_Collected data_
*** Block opens ***
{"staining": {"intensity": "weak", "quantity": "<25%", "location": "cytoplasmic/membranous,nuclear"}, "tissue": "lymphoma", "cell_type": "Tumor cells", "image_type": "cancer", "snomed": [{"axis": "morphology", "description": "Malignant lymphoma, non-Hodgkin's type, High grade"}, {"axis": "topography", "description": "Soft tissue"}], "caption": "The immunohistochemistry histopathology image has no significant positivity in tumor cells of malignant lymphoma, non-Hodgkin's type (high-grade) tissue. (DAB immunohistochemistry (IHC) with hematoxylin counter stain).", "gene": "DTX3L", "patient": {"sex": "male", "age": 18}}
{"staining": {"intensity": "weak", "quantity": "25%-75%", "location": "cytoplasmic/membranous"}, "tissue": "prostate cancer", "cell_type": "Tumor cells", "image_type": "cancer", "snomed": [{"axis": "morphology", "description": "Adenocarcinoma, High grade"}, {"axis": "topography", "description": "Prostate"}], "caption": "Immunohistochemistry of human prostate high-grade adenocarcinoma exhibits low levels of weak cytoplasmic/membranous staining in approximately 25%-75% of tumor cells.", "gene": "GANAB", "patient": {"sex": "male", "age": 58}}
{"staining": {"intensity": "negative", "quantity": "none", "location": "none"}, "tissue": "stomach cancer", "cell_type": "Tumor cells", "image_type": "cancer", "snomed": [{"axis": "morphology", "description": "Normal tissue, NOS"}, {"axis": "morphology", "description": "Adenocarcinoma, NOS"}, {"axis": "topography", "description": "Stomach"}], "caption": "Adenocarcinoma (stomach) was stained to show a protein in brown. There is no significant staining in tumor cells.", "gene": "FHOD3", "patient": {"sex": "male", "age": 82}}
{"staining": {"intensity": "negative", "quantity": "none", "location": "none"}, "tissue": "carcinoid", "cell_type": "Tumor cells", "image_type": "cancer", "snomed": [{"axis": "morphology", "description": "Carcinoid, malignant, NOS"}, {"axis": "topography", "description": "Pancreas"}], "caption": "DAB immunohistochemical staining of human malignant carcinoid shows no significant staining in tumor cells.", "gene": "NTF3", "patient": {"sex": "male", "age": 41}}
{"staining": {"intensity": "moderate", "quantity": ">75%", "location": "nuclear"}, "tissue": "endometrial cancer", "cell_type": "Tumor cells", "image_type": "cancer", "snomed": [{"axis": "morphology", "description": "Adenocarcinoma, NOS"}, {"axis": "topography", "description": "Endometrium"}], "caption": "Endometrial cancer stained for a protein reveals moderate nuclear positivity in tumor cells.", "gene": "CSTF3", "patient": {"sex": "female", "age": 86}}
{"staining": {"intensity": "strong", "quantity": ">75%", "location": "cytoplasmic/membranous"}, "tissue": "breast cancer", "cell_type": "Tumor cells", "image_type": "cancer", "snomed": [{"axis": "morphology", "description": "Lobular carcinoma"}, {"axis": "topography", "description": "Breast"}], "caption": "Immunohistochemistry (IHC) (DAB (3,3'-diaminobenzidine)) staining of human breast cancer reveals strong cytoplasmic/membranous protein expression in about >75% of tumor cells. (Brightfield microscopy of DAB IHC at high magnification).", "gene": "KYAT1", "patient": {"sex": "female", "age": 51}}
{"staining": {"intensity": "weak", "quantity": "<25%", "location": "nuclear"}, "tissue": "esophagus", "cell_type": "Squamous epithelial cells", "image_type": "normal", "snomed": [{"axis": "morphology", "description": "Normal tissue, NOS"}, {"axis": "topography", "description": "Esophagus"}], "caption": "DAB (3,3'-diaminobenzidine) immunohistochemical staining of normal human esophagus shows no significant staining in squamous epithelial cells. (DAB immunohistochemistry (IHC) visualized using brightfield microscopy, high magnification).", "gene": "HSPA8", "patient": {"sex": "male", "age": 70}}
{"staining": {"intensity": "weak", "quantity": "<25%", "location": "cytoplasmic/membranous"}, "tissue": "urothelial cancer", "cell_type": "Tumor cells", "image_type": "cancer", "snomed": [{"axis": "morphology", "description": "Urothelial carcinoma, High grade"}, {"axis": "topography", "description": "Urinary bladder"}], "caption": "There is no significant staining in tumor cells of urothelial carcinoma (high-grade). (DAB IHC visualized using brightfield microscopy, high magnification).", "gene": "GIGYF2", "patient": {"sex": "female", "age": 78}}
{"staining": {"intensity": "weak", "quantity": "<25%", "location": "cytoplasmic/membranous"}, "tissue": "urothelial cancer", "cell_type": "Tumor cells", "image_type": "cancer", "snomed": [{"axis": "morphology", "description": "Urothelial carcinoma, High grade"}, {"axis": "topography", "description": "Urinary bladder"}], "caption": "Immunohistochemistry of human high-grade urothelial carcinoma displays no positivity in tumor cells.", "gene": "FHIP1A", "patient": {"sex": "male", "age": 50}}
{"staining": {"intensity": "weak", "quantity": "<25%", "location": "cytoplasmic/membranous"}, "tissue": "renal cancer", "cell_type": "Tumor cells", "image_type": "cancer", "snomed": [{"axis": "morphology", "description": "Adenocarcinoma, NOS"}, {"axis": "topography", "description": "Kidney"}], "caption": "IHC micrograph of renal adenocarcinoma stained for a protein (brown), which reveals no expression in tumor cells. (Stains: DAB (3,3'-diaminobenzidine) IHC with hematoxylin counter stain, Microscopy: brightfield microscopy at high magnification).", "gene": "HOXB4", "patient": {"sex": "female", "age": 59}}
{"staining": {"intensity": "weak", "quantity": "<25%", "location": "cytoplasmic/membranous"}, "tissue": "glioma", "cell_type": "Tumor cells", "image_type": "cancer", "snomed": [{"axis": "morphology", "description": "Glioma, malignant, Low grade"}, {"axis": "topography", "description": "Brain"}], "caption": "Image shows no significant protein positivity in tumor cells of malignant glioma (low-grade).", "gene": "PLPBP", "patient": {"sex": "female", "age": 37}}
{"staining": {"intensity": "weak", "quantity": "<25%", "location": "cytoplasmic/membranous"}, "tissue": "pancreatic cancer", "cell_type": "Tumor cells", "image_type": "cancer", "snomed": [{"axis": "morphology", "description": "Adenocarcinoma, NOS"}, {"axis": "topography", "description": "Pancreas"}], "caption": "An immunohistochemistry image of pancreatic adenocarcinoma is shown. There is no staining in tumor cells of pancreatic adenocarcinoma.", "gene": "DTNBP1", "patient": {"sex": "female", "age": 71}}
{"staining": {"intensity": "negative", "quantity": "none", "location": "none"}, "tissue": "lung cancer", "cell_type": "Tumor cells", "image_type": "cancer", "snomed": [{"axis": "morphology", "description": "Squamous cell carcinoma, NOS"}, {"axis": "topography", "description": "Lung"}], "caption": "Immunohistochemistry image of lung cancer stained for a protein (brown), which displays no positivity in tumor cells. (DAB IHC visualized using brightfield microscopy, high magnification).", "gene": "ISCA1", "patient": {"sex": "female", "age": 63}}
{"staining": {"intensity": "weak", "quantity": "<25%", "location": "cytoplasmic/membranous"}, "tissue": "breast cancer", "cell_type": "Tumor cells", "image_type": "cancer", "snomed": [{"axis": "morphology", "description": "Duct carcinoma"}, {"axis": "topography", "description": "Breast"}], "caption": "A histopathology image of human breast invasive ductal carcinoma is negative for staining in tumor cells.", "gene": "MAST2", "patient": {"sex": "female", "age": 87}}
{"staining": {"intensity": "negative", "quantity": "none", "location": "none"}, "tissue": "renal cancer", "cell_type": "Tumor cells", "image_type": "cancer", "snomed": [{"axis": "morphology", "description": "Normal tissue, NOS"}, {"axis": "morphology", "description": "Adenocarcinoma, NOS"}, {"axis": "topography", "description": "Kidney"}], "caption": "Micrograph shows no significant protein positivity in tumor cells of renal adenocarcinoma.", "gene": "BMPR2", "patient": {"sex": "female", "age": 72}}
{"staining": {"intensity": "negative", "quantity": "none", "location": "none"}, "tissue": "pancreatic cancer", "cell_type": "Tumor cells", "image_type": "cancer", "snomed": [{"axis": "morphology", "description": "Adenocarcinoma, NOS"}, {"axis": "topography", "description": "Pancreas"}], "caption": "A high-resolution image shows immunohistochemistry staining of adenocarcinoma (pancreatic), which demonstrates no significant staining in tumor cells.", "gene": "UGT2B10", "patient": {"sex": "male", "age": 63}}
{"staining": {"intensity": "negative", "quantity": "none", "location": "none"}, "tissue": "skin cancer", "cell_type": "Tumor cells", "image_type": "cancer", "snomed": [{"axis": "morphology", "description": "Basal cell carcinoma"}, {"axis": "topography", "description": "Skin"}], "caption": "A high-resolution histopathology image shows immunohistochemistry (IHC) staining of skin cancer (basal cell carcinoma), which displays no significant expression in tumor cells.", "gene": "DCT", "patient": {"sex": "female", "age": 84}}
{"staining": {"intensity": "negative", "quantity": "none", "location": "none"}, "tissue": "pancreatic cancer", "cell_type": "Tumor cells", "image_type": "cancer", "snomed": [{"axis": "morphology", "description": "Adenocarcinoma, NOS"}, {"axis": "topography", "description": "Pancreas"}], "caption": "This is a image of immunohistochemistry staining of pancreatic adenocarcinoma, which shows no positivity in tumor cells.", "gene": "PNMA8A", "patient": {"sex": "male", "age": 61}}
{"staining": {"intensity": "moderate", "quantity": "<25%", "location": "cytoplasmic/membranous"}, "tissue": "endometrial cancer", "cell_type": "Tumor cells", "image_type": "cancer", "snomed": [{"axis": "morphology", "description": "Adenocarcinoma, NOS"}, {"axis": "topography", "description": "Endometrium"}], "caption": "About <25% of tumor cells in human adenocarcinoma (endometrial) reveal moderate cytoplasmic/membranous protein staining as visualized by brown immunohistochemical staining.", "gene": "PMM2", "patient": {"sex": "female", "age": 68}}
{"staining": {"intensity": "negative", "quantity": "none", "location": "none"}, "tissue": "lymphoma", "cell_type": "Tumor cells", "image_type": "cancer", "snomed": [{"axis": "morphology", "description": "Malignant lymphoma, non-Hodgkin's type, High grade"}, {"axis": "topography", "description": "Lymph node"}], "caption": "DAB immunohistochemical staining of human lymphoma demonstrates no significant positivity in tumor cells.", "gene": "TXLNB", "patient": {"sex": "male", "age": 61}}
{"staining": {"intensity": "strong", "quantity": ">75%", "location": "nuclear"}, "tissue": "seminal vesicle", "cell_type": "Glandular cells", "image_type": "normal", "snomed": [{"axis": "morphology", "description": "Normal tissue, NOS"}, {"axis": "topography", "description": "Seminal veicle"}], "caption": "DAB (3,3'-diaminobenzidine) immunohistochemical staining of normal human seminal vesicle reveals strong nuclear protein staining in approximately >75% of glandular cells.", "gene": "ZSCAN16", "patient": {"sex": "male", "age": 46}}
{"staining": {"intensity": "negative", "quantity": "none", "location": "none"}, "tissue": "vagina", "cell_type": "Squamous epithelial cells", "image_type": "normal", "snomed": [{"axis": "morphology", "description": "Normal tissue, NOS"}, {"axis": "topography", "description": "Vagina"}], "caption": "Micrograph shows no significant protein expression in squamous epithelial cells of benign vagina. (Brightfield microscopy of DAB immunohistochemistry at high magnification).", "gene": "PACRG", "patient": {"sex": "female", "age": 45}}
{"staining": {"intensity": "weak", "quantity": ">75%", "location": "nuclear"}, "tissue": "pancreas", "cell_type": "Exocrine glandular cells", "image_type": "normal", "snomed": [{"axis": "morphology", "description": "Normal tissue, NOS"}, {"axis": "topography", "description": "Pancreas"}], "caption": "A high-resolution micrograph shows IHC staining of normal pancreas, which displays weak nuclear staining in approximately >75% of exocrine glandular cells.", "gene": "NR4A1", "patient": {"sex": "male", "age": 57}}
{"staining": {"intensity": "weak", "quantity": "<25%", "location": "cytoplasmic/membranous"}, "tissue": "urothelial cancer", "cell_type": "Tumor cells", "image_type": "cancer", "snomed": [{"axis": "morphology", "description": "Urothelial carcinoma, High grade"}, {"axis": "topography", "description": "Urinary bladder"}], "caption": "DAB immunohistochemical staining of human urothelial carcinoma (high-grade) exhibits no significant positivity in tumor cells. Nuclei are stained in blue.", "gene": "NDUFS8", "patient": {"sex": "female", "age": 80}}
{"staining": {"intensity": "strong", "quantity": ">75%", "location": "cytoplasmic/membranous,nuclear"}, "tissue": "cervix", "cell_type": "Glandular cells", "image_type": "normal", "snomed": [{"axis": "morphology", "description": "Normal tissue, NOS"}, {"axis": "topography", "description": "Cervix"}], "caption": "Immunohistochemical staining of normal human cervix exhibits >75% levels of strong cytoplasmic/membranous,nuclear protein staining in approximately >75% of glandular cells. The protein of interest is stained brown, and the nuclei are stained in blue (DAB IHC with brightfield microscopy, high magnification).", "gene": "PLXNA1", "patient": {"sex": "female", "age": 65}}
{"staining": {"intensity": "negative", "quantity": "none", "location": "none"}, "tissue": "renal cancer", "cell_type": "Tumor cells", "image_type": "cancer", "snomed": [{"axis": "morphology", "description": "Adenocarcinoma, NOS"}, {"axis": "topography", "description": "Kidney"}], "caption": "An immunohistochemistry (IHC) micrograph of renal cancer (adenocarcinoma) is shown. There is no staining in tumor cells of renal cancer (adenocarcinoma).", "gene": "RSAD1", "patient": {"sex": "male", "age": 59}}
*** Block closes ***
_Exercise requirements_
Copy the stretch of the records above that runs from the line with "normal human esophagus" through the line with "cells of urothelial". Both end lines belong in the copy, and nothing else does.

_Your solution_
{"staining": {"intensity": "weak", "quantity": "<25%", "location": "nuclear"}, "tissue": "esophagus", "cell_type": "Squamous epithelial cells", "image_type": "normal", "snomed": [{"axis": "morphology", "description": "Normal tissue, NOS"}, {"axis": "topography", "description": "Esophagus"}], "caption": "DAB (3,3'-diaminobenzidine) immunohistochemical staining of normal human esophagus shows no significant staining in squamous epithelial cells. (DAB immunohistochemistry (IHC) visualized using brightfield microscopy, high magnification).", "gene": "HSPA8", "patient": {"sex": "male", "age": 70}}
{"staining": {"intensity": "weak", "quantity": "<25%", "location": "cytoplasmic/membranous"}, "tissue": "urothelial cancer", "cell_type": "Tumor cells", "image_type": "cancer", "snomed": [{"axis": "morphology", "description": "Urothelial carcinoma, High grade"}, {"axis": "topography", "description": "Urinary bladder"}], "caption": "There is no significant staining in tumor cells of urothelial carcinoma (high-grade). (DAB IHC visualized using brightfield microscopy, high magnification).", "gene": "GIGYF2", "patient": {"sex": "female", "age": 78}}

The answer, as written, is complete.